WASHINGTON – Maryland has seen a “dramatic” increase in the income gap between its richest and poorest families over the past two decades, despite the relative prosperity of the period.
A report by the Maryland Budget and Tax Policy Institute said that while the average annual income for the richest 20 percent of Maryland families grew by $42,780 from the late 1970s to the late 1990s, income growth for the poorest 20 percent of families was only $350 during the same period. In both cases, the figures were reached after accounting for inflation.
“It’s clear that while Maryland, which like the nation has recorded a huge surplus, there is no uniformity in its distribution,” said Steve Hill, director of the non-profit, non-partisan institute. “This is an alarming trend and it clearly shows that not everyone is sharing in the prosperity.”
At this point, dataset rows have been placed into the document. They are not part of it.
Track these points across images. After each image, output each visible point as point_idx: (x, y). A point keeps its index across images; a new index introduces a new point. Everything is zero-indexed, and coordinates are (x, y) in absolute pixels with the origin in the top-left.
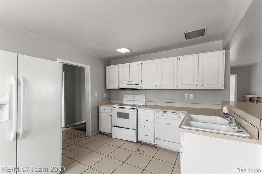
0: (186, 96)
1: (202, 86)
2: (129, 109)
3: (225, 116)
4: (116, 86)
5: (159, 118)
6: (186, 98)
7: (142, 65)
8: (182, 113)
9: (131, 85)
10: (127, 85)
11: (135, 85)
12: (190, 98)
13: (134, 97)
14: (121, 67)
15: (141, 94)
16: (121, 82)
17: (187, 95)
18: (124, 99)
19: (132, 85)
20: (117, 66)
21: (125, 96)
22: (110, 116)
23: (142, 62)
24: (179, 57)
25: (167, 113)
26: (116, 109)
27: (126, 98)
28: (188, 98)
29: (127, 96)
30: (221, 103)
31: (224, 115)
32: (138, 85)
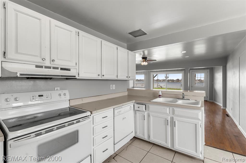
0: (111, 87)
6: (111, 89)
9: (49, 68)
10: (37, 66)
11: (62, 69)
13: (42, 96)
15: (56, 88)
17: (112, 85)
19: (54, 68)
28: (112, 89)
32: (68, 70)
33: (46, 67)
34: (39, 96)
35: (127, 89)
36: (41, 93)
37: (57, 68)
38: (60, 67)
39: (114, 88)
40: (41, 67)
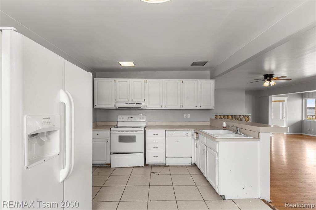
0: (184, 116)
1: (201, 106)
2: (136, 131)
3: (225, 128)
4: (110, 105)
5: (169, 137)
7: (145, 82)
8: (190, 130)
10: (126, 103)
11: (137, 104)
12: (188, 117)
13: (132, 118)
14: (117, 82)
15: (140, 114)
16: (118, 100)
17: (186, 114)
18: (119, 120)
19: (133, 104)
20: (112, 80)
21: (119, 117)
22: (107, 141)
23: (145, 79)
24: (183, 80)
25: (176, 131)
26: (117, 132)
27: (121, 119)
28: (186, 117)
29: (123, 116)
30: (209, 120)
31: (223, 128)
32: (140, 104)
33: (130, 103)
34: (131, 118)
35: (210, 119)
36: (132, 116)
37: (135, 104)
38: (136, 103)
39: (189, 117)
40: (128, 104)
Geert Ridder, a Johns Hopkins University economics professor, attributes the “decrease or the stagnation of income levels” for the poorest state families to two factors: A “striking shift” from manufacturing to a service-based economy and an increasing tendency to restrict lucrative stock options to the highest earners.
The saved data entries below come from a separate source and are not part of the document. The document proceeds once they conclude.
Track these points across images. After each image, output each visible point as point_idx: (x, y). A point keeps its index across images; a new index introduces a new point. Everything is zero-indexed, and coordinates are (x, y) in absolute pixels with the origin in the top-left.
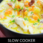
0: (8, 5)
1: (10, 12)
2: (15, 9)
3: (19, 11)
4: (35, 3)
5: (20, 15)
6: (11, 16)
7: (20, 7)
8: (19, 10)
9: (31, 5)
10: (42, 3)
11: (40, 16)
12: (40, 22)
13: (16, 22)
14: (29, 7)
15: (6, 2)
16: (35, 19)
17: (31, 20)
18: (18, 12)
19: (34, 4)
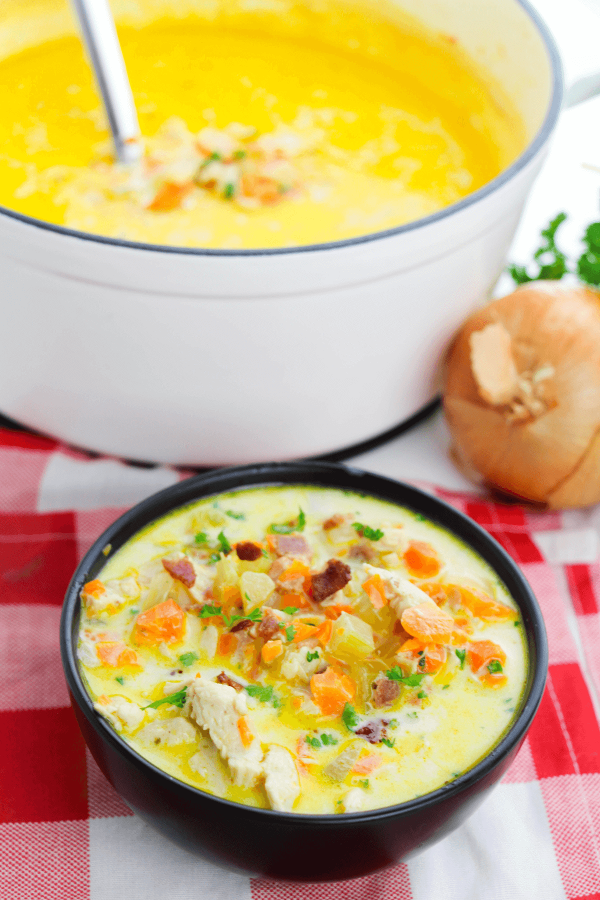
0: (167, 575)
1: (168, 625)
2: (209, 607)
3: (235, 629)
4: (350, 583)
5: (234, 659)
6: (172, 651)
7: (244, 599)
8: (232, 617)
9: (323, 597)
10: (397, 595)
11: (367, 687)
12: (356, 728)
13: (191, 708)
14: (305, 607)
15: (163, 545)
16: (329, 703)
17: (296, 704)
18: (225, 630)
19: (340, 593)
“In Maryland, like in other states, we have seen a steady replacement of manufacturing jobs by the lesser-paid service-industry jobs,” said Ridder. “This has had drastic effects on the labor market, where the better-paid manufacturing jobs that require highly qualified personnel are replaced by service-industry jobs that require less qualifications.”
Ridder said the “steady influx of…service-based jobs has restricted the growth of the poorer 20 percent of the society.”
The Maryland Department of Labor, Licensing and Regulation said that while the state added 664,429 new jobs from 1979 to 1999, the number of workers in the manufacturing sector fell by 71,138. Service-industry jobs grew by 426,210 in the same period.
The state had 765,923 service jobs in 1999, almost one-third of the total 2.3 million workers in the state, while the 176,852 manufacturing jobs accounted for just over 7.5 percent of the total.
At the same time, said Ridder, there has been a “drastic increase” in the average income of the richest 20 percent, as companies restrict stock options to those in high positions and limit others to traditional sources of compensation “like wages and profit sharing.”
“Stock options, which are an enormous source for income, is now confined mainly to the rich. And with the kind of growth the stock markets have witnessed…it’s pretty clear as to why the richest 20 percent have got much richer,” Ridder said.
David Brunori, contributing editor to State Tax Notes magazine, attributed the widening income disparities to the “failure of the state and the nation” to keep pace with economic shifts that “have erased the manufacturing jobs and replaced them with jobs in the high-tech, biotech and service industry.”
“The problem here is that the poorest 20 percent of the society is not qualified enough to occupy those jobs offered by the high-paying technology sector,” he said. “They thus flock to the service industry where the pay is far less when compared to the hot technology jobs in the market.”
Brunori, who is also a professor of state and local taxes at the George Washington University Law School, suggested that Maryland should take the initiative and adopt public services that cater to the needs of the technology sector. Enhancing computer literacy, he said, should be a fundamental step in that direction.
“The state has to set up a ‘business-friendly’ environment and educate the public so that they can take on the hot jobs that are in the market,” he said. “Maryland has made positive inroads into the bio-tech sector but is lagging behind, especially compared to states like Virginia, in attracting high-tech companies.”
Officials at the Maryland Department of Business and Economic Development argue that the state has been successful in attracting high-tech companies and that it has adopted many initiatives to get those companies the workers they need.
“People get distracted when comparing Maryland to Virginia in terms of the number of high-tech companies in the two states,” said Vernon Thompson, assistant secretary for regional development at DBED. “Virginia may have companies that have bigger names, but Maryland has an equal amount of companies investing here.”
Thompson added that the state has allotted “millions of dollars” toward such efforts.
“One such program, the Maryland Applied Information Technology Initiatives, funds state educational institutions with $5 million annually to expand their capacity to serve IT (information technology) students,” he said. “We also provide scholarships and allocate funds for the advancement of technology centers in the state.”
But Hill said the state should first adopt programs that directly benefit lower-income people.
“To start with, the state should provide health insurance to the poorer sections of the society,” he said. “That will be a real relief on the financial burden on these people. There is a lot that the state can do in this regard.”